The Democrat called his opponent “100 percent anti-choice,” citing Adams’s work representing clients who objected to requirements that employers provide and pay for contraception for their employees.

Adams was the lawyer for 15 members of Congress in the Hobby Lobby case before the U.S. Supreme Court and for a number of law professors in a similar case by the Little Sisters of the Poor.

“I was there to protect the religious liberties of Catholic nuns,” Adams said in response to Herring’s criticism. “I have zero, zero, interest in limiting women’s access to birth control.”

The candidates also separate on the issue of gun rights. Herring supports uniform background checks and wants to limit individuals to buying one gun per month, a law that was in effect in Virginia for 20 years but repealed in 2012.
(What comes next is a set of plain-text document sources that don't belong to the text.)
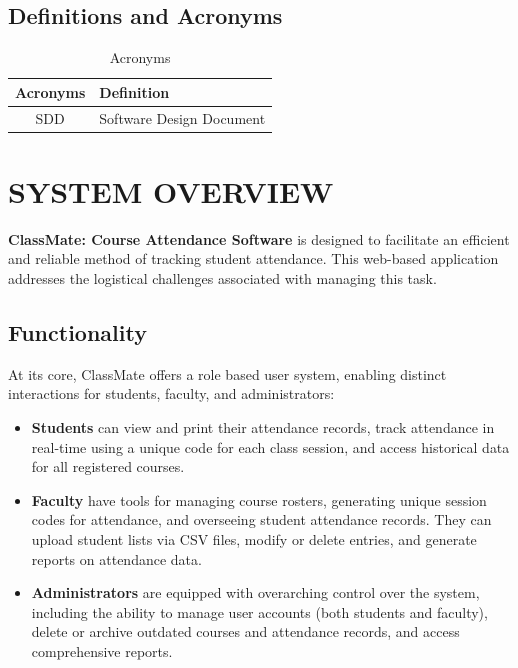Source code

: \documentclass[letterpaper,12pt,oneside,listof=totoc]{scrreprt}
\begin{document}
\clearpage
\section{Definitions and Acronyms}

\begin{table}[H]
\begin{tabular}{| c | p{} |}
\hline
Acronyms     & Definition \\
\hline
SDD & Software Design Document \\
\hline
\end{tabular}
\caption{Acronyms}
\label{tab:Acronyms}
\end{table}

\chapter{SYSTEM OVERVIEW}
\textbf{ClassMate: Course Attendance Software} is designed to facilitate an efficient and reliable method of tracking student attendance. This web-based application addresses the logistical challenges associated with managing this task.

\section{Functionality}

At its core, ClassMate offers a role based user system, enabling distinct interactions for students, faculty, and administrators:

\begin{itemize}
    \item \textbf{Students} can view and print their attendance records, track attendance in real-time using a unique code for each class session, and access historical data for all registered courses.
    \item \textbf{Faculty} have tools for managing course rosters, generating unique session codes for attendance, and overseeing student attendance records. They can upload student lists via CSV files, modify or delete entries, and generate reports on attendance data.
    \item \textbf{Administrators} are equipped with overarching control over the system, including the ability to manage user accounts (both students and faculty), delete or archive outdated courses and attendance records, and access comprehensive reports.
\end{itemize}
\end{document}
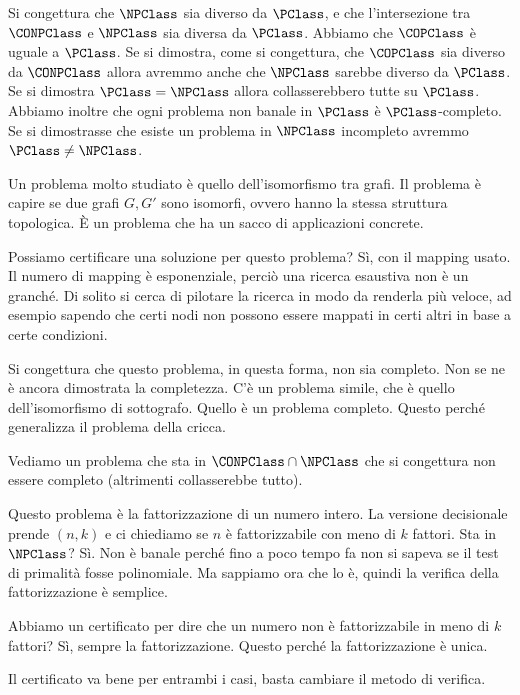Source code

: Si congettura che $\NPClass$ sia diverso da $\PClass$, e che l'intersezione tra $\CONPClass$ e
$\NPClass$ sia diversa da $\PClass$. Abbiamo che $\COPClass$ è uguale a $\PClass$. Se si dimostra,
come si congettura, che $\COPClass$ sia diverso da $\CONPClass$ allora avremmo anche che $\NPClass$
sarebbe diverso da $\PClass$. Se si dimostra $\PClass = \NPClass$ allora
collasserebbero tutte su $\PClass$. Abbiamo inoltre che ogni problema non banale in $\PClass$ è
$\PClass$-completo. Se si dimostrasse che esiste un problema in $\NPClass$ incompleto avremmo
$\PClass \not= \NPClass$.

Un problema molto studiato è quello dell'isomorfismo tra grafi. Il problema è capire se due grafi
$G,G'$ sono isomorfi, ovvero hanno la stessa struttura topologica. È un problema che ha un sacco di
applicazioni concrete.

Possiamo certificare una soluzione per questo problema? Sì, con il mapping usato. Il numero di mapping
è esponenziale, perciò una ricerca esaustiva non è un granché. Di solito si cerca di pilotare la
ricerca in modo da renderla più veloce, ad esempio sapendo che certi nodi non possono essere
mappati in certi altri in base a certe condizioni.

Si congettura che questo problema, in questa forma, non sia completo. Non se ne è ancora dimostrata
la completezza. C'è un problema simile, che è quello dell'isomorfismo di sottografo. Quello è un
problema completo. Questo perché generalizza il problema della cricca.

Vediamo un problema che sta in $\CONPClass \cap \NPClass$ che si congettura non essere completo
(altrimenti collasserebbe tutto).

Questo problema è la fattorizzazione di un numero intero. La versione decisionale prende $(n,k)$ e
ci chiediamo se $n$ è fattorizzabile con meno di $k$ fattori. Sta in $\NPClass$? Sì. Non è banale
perché fino a poco tempo fa non si sapeva se il test di primalità fosse polinomiale. Ma sappiamo
ora che lo è, quindi la verifica della fattorizzazione è semplice.

Abbiamo un certificato per dire che un numero non è fattorizzabile in meno di $k$ fattori? Sì,
sempre la fattorizzazione. Questo perché la fattorizzazione è unica.

Il certificato va bene per entrambi i casi, basta cambiare il metodo di verifica.
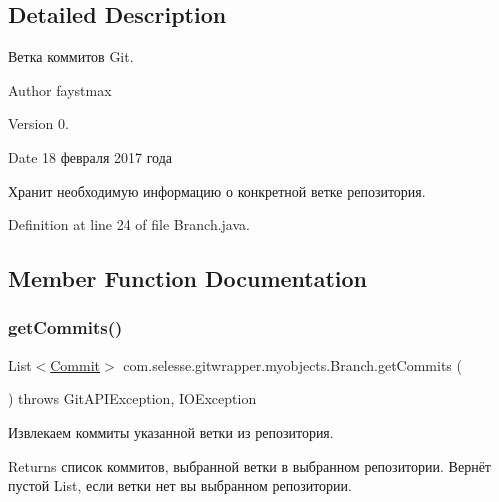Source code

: \subsection{Detailed Description}
Ветка коммитов Git. 

\begin{DoxyAuthor}{Author}
faystmax 
\end{DoxyAuthor}
\begin{DoxyVersion}{Version}
0. 
\end{DoxyVersion}
\begin{DoxyDate}{Date}
18 февраля 2017 года 
\end{DoxyDate}
Хранит необходимую информацию о конкретной ветке репозитория. 

Definition at line 24 of file Branch.\+java.



\subsection{Member Function Documentation}
\mbox{\label{classcom_1_1selesse_1_1gitwrapper_1_1myobjects_1_1_branch_adaccf954960eb975eaadb039158f0cc1}} 
\subsubsection{\texorpdfstring{get\+Commits()}{getCommits()}}
{\footnotesize\ttfamily List$<$\hyperlink{classcom_1_1selesse_1_1gitwrapper_1_1myobjects_1_1_commit}{Commit}$>$ com.\+selesse.\+gitwrapper.\+myobjects.\+Branch.\+get\+Commits (\begin{DoxyParamCaption}{ }\end{DoxyParamCaption}) throws Git\+A\+P\+I\+Exception, I\+O\+Exception}

Извлекаем коммиты указанной ветки из репозитория.

\begin{DoxyReturn}{Returns}
список коммитов, выбранной ветки в выбранном репозитории. Вернёт пустой List, если ветки нет вы выбранном репозитории. 
\end{DoxyReturn}


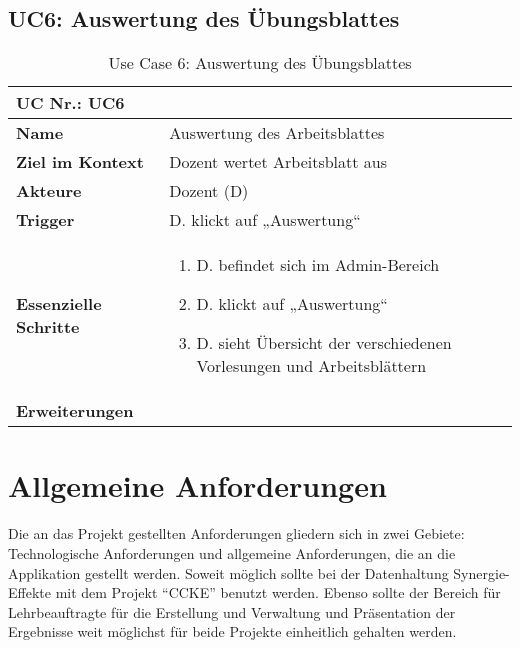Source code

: \begin{table}[h]
\subsection{UC6: Auswertung des Übungsblattes}\label{uc:UC6}
	\begin{tabular}{|p{3cm}|p{11.06cm}|}
	\hline
		\multicolumn{2}{|l|}{\textbf{UC Nr.: UC6} }   \\ \hline
		\textbf{Name}                 &     Auswertung des Arbeitsblattes    \\ \hline
		\textbf{Ziel im Kontext}      &     Dozent wertet Arbeitsblatt aus   \\ \hline
		\textbf{Akteure}              &     Dozent (D)    \\ \hline
		\textbf{Trigger}              &     D. klickt auf „Auswertung“    \\ \hline
		\textbf{Essenzielle Schritte} & 
			\begin{enumerate}
			  \item D. befindet sich im Admin-Bereich
			  \item D. klickt auf „Auswertung“
			  \item D. sieht Übersicht der verschiedenen Vorlesungen und Arbeitsblättern
			\end{enumerate}
		\\ \hline
		\textbf{Erweiterungen} 		  &         \\ \hline
	\end{tabular}
	\caption{Use Case 6: Auswertung des Übungsblattes}
\end{table}\FloatBarrier

 

\section{Allgemeine Anforderungen}
Die an das Projekt gestellten Anforderungen gliedern sich in zwei Gebiete:
Technologische Anforderungen und allgemeine Anforderungen, die an die
Applikation gestellt werden. Soweit möglich sollte bei der Datenhaltung
Synergie-Effekte mit dem Projekt "`CCKE"' benutzt werden. Ebenso sollte der
Bereich für Lehrbeauftragte für die Erstellung und Verwaltung und Präsentation
der Ergebnisse weit möglichst für beide Projekte einheitlich gehalten werden.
Adams said that people with criminal records or a history of mental illness should not be easily able to buy a gun, but he calls the one-gun-per-month rule an “unconstitutional infringement on Second Amendment rights.” At the same time, he said that if he is elected and the General Assembly were to pass such a law, he would defend it in court.

Herring’s years in office have given him statewide exposure, as well as multiple headlines that could either endear him to voters or send them to support his opponent.

Adams, meanwhile, could benefit from what Holsworth described as a natural advantage for Republican attorney general candidates among voters who consider the GOP the party of law and order.

As a purple state in a nonpresidential year, however, the deciding factor will probably be which gubernatorial candidate motivates his base more effectively, analysts said, and whether voters are drawn to the polls by a desire to embrace or repudiate Trump.

“So much depends on turnout,” Holsworth said. “Adams will run well in places that Republicans normally run well. But the big question is, will he face an overwhelmingly negative vote in Northern Virginia?”